*What is expected*. Copy each record below faithfully, leaving out images.

____ Given data

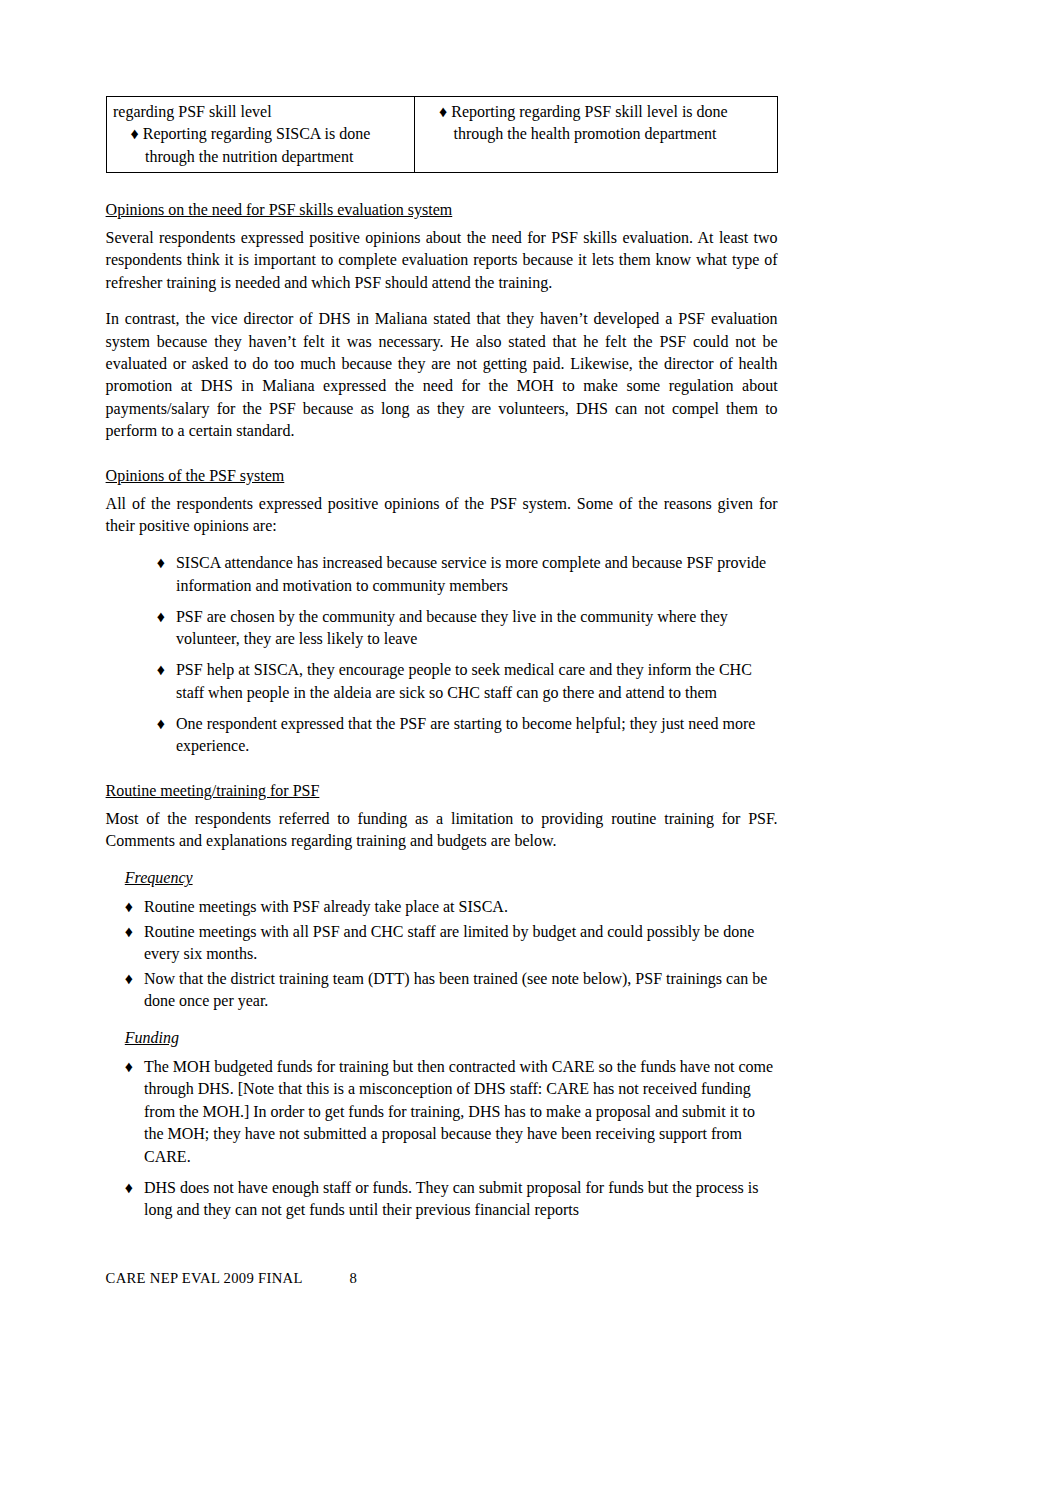| regarding PSF skill level Reporting regarding SISCA is done through the nutrition department | Reporting regarding PSF skill level is done through the health promotion department |
Opinions on the need for PSF skills evaluation system
Several respondents expressed positive opinions about the need for PSF skills evaluation. At least two respondents think it is important to complete evaluation reports because it lets them know what type of refresher training is needed and which PSF should attend the training.
In contrast, the vice director of DHS in Maliana stated that they haven’t developed a PSF evaluation system because they haven’t felt it was necessary. He also stated that he felt the PSF could not be evaluated or asked to do too much because they are not getting paid. Likewise, the director of health promotion at DHS in Maliana expressed the need for the MOH to make some regulation about payments/salary for the PSF because as long as they are volunteers, DHS can not compel them to perform to a certain standard.
Opinions of the PSF system
All of the respondents expressed positive opinions of the PSF system. Some of the reasons given for their positive opinions are:
SISCA attendance has increased because service is more complete and because PSF provide information and motivation to community members
PSF are chosen by the community and because they live in the community where they volunteer, they are less likely to leave
PSF help at SISCA, they encourage people to seek medical care and they inform the CHC staff when people in the aldeia are sick so CHC staff can go there and attend to them
One respondent expressed that the PSF are starting to become helpful; they just need more experience.
Routine meeting/training for PSF
Most of the respondents referred to funding as a limitation to providing routine training for PSF. Comments and explanations regarding training and budgets are below.
Frequency
Routine meetings with PSF already take place at SISCA.
Routine meetings with all PSF and CHC staff are limited by budget and could possibly be done every six months.
Now that the district training team (DTT) has been trained (see note below), PSF trainings can be done once per year.
Funding
The MOH budgeted funds for training but then contracted with CARE so the funds have not come through DHS. [Note that this is a misconception of DHS staff: CARE has not received funding from the MOH.] In order to get funds for training, DHS has to make a proposal and submit it to the MOH; they have not submitted a proposal because they have been receiving support from CARE.
DHS does not have enough staff or funds. They can submit proposal for funds but the process is long and they can not get funds until their previous financial reports
CARE NEP EVAL 2009 FINAL 8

________

*Exercise solution*.
| regarding PSF skill level Reporting regarding SISCA is done through the nutrition department | Reporting regarding PSF skill level is done through the health promotion department |
Opinions on the need for PSF skills evaluation system
Several respondents expressed positive opinions about the need for PSF skills evaluation. At least two respondents think it is important to complete evaluation reports because it lets them know what type of refresher training is needed and which PSF should attend the training.
In contrast, the vice director of DHS in Maliana stated that they haven’t developed a PSF evaluation system because they haven’t felt it was necessary. He also stated that he felt the PSF could not be evaluated or asked to do too much because they are not getting paid. Likewise, the director of health promotion at DHS in Maliana expressed the need for the MOH to make some regulation about payments/salary for the PSF because as long as they are volunteers, DHS can not compel them to perform to a certain standard.
Opinions of the PSF system
All of the respondents expressed positive opinions of the PSF system. Some of the reasons given for their positive opinions are:
SISCA attendance has increased because service is more complete and because PSF provide information and motivation to community members
PSF are chosen by the community and because they live in the community where they volunteer, they are less likely to leave
PSF help at SISCA, they encourage people to seek medical care and they inform the CHC staff when people in the aldeia are sick so CHC staff can go there and attend to them
One respondent expressed that the PSF are starting to become helpful; they just need more experience.
Routine meeting/training for PSF
Most of the respondents referred to funding as a limitation to providing routine training for PSF. Comments and explanations regarding training and budgets are below.
Frequency
Routine meetings with PSF already take place at SISCA.
Routine meetings with all PSF and CHC staff are limited by budget and could possibly be done every six months.
Now that the district training team (DTT) has been trained (see note below), PSF trainings can be done once per year.
Funding
The MOH budgeted funds for training but then contracted with CARE so the funds have not come through DHS. [Note that this is a misconception of DHS staff: CARE has not received funding from the MOH.] In order to get funds for training, DHS has to make a proposal and submit it to the MOH; they have not submitted a proposal because they have been receiving support from CARE.
DHS does not have enough staff or funds. They can submit proposal for funds but the process is long and they can not get funds until their previous financial reports
CARE NEP EVAL 2009 FINAL 8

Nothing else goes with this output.